[Stored data]

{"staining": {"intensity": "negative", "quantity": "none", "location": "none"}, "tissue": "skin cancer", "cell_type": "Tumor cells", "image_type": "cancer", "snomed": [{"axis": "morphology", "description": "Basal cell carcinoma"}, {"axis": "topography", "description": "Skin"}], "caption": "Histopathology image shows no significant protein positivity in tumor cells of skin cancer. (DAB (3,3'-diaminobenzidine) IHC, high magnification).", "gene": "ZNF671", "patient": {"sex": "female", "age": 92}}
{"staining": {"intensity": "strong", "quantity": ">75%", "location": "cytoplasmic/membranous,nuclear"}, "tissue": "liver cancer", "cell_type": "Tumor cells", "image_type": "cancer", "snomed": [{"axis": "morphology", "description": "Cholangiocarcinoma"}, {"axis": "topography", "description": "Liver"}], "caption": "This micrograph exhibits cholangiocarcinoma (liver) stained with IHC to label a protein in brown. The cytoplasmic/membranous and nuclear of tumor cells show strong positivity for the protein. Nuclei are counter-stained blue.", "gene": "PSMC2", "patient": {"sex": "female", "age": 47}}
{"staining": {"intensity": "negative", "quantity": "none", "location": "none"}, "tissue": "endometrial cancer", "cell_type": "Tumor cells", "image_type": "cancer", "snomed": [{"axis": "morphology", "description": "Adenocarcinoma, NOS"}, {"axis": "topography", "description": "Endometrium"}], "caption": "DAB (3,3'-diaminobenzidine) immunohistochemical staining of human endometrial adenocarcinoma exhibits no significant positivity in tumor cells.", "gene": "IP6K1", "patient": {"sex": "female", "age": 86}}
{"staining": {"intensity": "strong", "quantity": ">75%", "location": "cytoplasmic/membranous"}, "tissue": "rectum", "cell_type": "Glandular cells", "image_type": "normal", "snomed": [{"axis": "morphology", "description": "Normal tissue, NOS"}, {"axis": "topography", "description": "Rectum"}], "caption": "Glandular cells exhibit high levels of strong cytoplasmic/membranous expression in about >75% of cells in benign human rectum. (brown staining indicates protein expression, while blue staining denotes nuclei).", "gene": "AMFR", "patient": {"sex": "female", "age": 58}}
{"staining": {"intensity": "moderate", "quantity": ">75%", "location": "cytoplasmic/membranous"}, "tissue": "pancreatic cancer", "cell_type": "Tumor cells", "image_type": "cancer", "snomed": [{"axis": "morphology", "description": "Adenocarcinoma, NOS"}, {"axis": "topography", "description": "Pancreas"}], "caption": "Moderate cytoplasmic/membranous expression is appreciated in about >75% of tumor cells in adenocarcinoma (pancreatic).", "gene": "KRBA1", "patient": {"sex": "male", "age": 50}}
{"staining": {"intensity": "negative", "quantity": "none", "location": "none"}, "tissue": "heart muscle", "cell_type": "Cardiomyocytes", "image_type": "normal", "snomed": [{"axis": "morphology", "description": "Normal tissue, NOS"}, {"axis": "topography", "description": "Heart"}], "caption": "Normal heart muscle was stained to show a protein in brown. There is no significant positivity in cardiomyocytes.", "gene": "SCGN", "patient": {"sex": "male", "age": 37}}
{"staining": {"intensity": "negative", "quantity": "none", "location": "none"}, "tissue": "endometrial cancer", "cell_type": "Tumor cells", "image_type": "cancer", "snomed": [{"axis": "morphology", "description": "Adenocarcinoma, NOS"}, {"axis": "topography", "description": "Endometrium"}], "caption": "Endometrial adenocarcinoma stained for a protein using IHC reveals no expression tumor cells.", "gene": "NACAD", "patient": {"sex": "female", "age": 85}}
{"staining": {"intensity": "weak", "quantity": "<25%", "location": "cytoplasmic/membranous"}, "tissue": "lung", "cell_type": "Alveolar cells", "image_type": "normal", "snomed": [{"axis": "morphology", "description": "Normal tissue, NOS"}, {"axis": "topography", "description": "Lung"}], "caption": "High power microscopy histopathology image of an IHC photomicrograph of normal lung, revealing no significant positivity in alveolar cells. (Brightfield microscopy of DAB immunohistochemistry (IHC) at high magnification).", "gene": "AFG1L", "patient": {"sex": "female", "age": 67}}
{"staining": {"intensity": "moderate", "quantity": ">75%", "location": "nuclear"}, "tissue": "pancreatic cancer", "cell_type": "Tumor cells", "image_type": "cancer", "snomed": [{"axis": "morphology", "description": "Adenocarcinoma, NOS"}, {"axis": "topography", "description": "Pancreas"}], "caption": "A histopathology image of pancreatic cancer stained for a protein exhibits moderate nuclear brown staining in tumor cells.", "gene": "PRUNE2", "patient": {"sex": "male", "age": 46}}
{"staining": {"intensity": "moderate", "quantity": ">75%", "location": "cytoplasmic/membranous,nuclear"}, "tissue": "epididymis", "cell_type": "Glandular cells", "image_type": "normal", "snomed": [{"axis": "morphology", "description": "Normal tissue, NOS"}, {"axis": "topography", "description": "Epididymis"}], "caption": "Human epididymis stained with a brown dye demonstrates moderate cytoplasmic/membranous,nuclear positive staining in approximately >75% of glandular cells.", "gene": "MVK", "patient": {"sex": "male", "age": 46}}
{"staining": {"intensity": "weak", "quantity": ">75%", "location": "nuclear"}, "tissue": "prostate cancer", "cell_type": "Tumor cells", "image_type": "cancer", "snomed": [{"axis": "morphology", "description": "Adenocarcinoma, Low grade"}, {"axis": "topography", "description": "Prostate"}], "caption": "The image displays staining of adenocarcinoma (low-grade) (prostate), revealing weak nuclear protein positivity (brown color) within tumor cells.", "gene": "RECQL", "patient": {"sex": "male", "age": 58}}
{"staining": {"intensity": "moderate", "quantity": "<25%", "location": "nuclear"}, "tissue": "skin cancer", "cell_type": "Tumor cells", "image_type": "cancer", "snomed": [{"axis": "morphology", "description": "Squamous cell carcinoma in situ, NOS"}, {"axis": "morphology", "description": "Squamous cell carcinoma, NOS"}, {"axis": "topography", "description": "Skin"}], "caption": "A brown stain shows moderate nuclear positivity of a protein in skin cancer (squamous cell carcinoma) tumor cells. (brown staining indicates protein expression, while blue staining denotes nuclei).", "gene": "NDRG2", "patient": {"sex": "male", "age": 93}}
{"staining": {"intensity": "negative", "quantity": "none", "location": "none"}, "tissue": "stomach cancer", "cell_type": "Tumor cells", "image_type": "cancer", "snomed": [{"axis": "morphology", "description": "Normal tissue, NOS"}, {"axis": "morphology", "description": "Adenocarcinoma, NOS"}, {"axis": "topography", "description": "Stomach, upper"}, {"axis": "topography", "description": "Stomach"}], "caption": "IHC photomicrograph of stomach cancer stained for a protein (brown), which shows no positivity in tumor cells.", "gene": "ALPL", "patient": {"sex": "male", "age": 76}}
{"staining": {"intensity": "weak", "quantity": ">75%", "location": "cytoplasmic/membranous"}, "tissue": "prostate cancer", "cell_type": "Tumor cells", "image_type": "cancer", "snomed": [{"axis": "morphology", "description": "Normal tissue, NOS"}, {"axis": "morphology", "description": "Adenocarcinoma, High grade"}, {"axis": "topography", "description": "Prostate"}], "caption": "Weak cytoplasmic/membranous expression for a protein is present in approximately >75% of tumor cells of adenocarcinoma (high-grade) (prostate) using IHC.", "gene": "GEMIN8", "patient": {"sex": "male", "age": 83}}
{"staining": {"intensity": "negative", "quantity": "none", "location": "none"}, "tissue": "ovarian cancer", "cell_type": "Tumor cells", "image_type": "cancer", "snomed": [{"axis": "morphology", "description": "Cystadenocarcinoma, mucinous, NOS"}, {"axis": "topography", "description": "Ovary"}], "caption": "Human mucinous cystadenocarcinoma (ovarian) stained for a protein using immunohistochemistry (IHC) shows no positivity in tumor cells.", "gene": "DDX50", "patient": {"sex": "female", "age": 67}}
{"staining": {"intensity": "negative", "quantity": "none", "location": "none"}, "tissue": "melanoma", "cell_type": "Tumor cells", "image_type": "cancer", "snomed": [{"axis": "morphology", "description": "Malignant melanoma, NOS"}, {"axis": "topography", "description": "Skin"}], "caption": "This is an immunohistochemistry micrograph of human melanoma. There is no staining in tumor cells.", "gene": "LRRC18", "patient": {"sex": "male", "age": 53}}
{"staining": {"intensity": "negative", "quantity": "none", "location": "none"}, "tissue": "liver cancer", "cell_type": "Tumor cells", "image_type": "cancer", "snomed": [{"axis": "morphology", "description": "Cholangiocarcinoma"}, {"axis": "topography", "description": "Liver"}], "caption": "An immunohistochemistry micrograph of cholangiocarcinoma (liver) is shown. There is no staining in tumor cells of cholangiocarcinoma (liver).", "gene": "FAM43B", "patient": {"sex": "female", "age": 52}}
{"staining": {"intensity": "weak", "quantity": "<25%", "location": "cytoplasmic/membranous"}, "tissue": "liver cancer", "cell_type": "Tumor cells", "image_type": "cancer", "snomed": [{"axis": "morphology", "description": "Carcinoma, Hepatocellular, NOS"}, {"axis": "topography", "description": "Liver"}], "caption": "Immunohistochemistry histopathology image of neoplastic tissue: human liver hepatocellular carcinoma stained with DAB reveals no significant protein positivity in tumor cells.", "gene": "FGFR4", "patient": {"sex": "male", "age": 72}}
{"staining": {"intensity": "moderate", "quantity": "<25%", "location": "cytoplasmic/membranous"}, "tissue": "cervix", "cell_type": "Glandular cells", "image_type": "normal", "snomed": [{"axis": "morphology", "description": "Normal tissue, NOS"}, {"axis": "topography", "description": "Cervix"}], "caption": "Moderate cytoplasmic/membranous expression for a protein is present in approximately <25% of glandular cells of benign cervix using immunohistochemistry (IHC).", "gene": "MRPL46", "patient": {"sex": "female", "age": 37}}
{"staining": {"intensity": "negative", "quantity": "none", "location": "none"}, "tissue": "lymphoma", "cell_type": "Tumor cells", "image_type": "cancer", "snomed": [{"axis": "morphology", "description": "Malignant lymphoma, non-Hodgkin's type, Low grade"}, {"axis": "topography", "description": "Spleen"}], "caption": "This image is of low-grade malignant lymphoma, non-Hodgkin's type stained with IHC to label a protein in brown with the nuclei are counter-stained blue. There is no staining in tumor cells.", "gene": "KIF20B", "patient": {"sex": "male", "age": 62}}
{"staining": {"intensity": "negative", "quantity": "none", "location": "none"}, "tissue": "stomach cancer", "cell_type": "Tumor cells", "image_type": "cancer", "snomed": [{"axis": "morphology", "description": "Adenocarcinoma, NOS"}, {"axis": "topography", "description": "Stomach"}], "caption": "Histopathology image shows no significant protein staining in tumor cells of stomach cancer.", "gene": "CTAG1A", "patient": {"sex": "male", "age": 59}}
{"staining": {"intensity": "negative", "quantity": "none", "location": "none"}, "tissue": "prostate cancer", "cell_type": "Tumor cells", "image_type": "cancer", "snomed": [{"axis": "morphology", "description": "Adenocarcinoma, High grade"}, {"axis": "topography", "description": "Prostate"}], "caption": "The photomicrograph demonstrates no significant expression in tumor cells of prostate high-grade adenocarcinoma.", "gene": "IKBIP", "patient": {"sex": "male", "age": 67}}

#### PROBLEM TO WORK ON
Copy out each line of the data where the string "counter" appears.

#### ANSWER SPACE
{"staining": {"intensity": "strong", "quantity": ">75%", "location": "cytoplasmic/membranous,nuclear"}, "tissue": "liver cancer", "cell_type": "Tumor cells", "image_type": "cancer", "snomed": [{"axis": "morphology", "description": "Cholangiocarcinoma"}, {"axis": "topography", "description": "Liver"}], "caption": "This micrograph exhibits cholangiocarcinoma (liver) stained with IHC to label a protein in brown. The cytoplasmic/membranous and nuclear of tumor cells show strong positivity for the protein. Nuclei are counter-stained blue.", "gene": "PSMC2", "patient": {"sex": "female", "age": 47}}
{"staining": {"intensity": "negative", "quantity": "none", "location": "none"}, "tissue": "lymphoma", "cell_type": "Tumor cells", "image_type": "cancer", "snomed": [{"axis": "morphology", "description": "Malignant lymphoma, non-Hodgkin's type, Low grade"}, {"axis": "topography", "description": "Spleen"}], "caption": "This image is of low-grade malignant lymphoma, non-Hodgkin's type stained with IHC to label a protein in brown with the nuclei are counter-stained blue. There is no staining in tumor cells.", "gene": "KIF20B", "patient": {"sex": "male", "age": 62}}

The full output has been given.